### Extracted data:

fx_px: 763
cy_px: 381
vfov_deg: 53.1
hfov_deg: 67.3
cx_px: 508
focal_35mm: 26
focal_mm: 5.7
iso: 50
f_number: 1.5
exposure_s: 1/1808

* * *

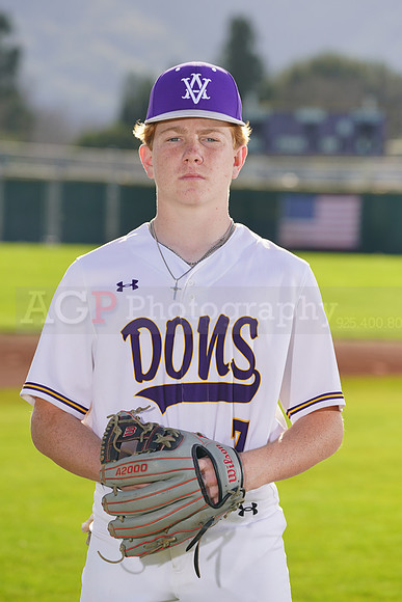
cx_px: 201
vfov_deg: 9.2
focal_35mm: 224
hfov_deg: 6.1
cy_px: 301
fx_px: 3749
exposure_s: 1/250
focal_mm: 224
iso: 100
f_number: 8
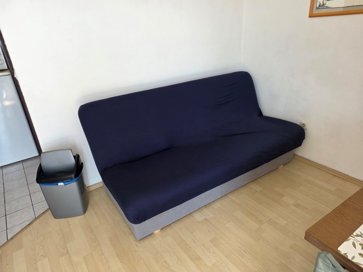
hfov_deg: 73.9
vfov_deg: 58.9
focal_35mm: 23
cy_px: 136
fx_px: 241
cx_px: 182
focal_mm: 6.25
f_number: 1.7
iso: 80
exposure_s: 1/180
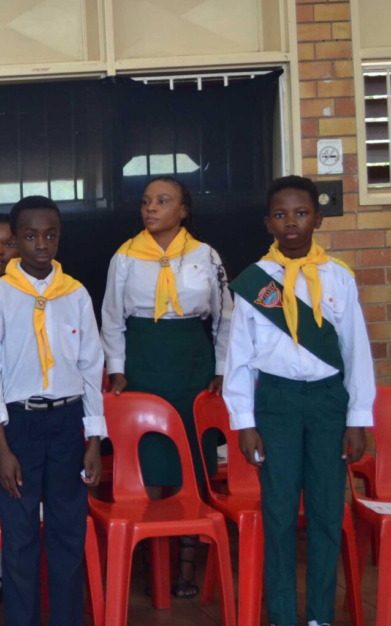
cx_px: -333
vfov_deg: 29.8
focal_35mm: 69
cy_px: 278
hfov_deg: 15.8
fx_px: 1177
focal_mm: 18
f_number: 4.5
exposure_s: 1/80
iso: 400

### Instructions to follow:
In the listing above, transcribe exactly everything from the line containing "hfov_deg: 67.3" down to the line containing "exposure_s: 1/1808", including both and nothing more.

### Task output:
hfov_deg: 67.3
cx_px: 508
focal_35mm: 26
focal_mm: 5.7
iso: 50
f_number: 1.5
exposure_s: 1/1808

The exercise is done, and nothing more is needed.